==== Provided entries
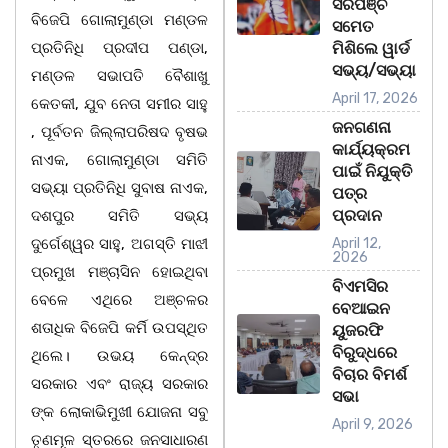
ସରପଞ୍ଚ
ବିଜେପି ଗୋଲାମୁଣ୍ଡା ମଣ୍ଡଳ
ସମେତ
ପ୍ରତିନିଧି ପ୍ରଦୀପ ପଣ୍ଡା,
ମିଶିଲେ ୱାର୍ଡ
ସଭ୍ୟ/ସଭ୍ୟା
ମଣ୍ଡଳ ସଭାପତି ବୈଶାଖୁ
April 17, 2026
କେତକୀ, ଯୁବ ନେତା ସମୀର ସାହୁ
ଜନଗଣନା
, ପୂର୍ବତନ ଜିଲ୍ଲାପରିଷଦ ବୃଷଭ
କାର୍ଯ୍ୟକ୍ରମ
ନାଏକ, ଗୋଲାମୁଣ୍ଡା ସମିତି
ପାଇଁ ନିଯୁକ୍ତି
ସଭ୍ୟା ପ୍ରତିନିଧି ସୁବାଷ ନାଏକ,
ପତ୍ର
ପ୍ରଦାନ
ଦଶପୁର ସମିତି ସଭ୍ୟ
ଦୁର୍ଗେଶ୍ୱର ସାହୁ, ଅଗସ୍ତି ମାଝୀ
April 12,
2026
ପ୍ରମୁଖ ମଞ୍ଚାସିନ ହୋଇଥିବା
ବିଏମସିର
ବେଳେ ଏଥିରେ ଅଞ୍ଚଳର
ବେଆଇନ
ଶତାଧିକ ବିଜେପି କର୍ମି ଉପସ୍ଥିତ
ୟୁଜରଫି
ବିରୁଦ୍ଧରେ
ଥିଲେ। ଉଭୟ କେନ୍ଦ୍ର
ବିଚାର ବିମର୍ଶ
ସରକାର ଏବଂ ରାଜ୍ୟ ସରକାର
ସଭା
ଙ୍କ ଲୋକାଭିମୁଖୀ ଯୋଜନା ସବୁ
April 9, 2026
ତୃଣମୂଳ ସ୍ତରରେ ଜନସାଧାରଣ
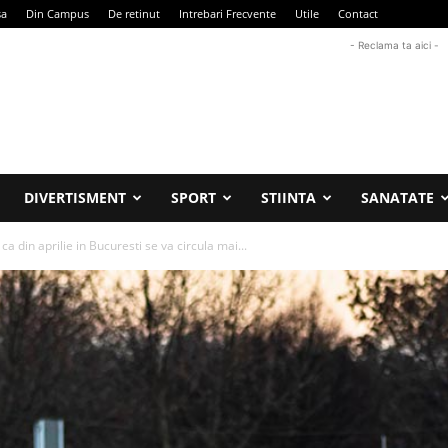
sa
Din Campus
De retinut
Intrebari Frecvente
Utile
Contact
- Reclama ta aici -
DIVERTISMENT
SPORT
STIINTA
SANATATE
a din aprilie in Bucuresti se va circula mai...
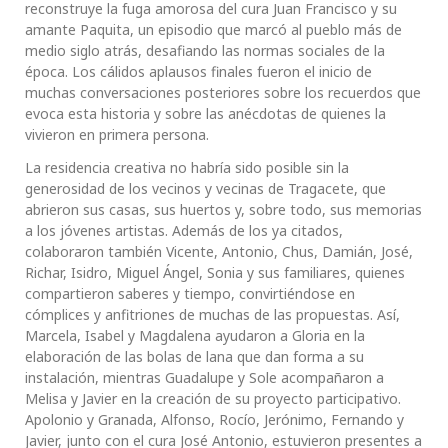
reconstruye la fuga amorosa del cura Juan Francisco y su
amante Paquita, un episodio que marcó al pueblo más de
medio siglo atrás, desafiando las normas sociales de la
época. Los cálidos aplausos finales fueron el inicio de
muchas conversaciones posteriores sobre los recuerdos que
evoca esta historia y sobre las anécdotas de quienes la
vivieron en primera persona.
La residencia creativa no habría sido posible sin la
generosidad de los vecinos y vecinas de Tragacete, que
abrieron sus casas, sus huertos y, sobre todo, sus memorias
a los jóvenes artistas. Además de los ya citados,
colaboraron también Vicente, Antonio, Chus, Damián, José,
Richar, Isidro, Miguel Ángel, Sonia y sus familiares, quienes
compartieron saberes y tiempo, convirtiéndose en
cómplices y anfitriones de muchas de las propuestas. Así,
Marcela, Isabel y Magdalena ayudaron a Gloria en la
elaboración de las bolas de lana que dan forma a su
instalación, mientras Guadalupe y Sole acompañaron a
Melisa y Javier en la creación de su proyecto participativo.
Apolonio y Granada, Alfonso, Rocío, Jerónimo, Fernando y
Javier, junto con el cura José Antonio, estuvieron presentes a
========
Activity »
In the records, find every line that has the string "José" and copy it.

Answer to this task »
colaboraron también Vicente, Antonio, Chus, Damián, José,
Javier, junto con el cura José Antonio, estuvieron presentes a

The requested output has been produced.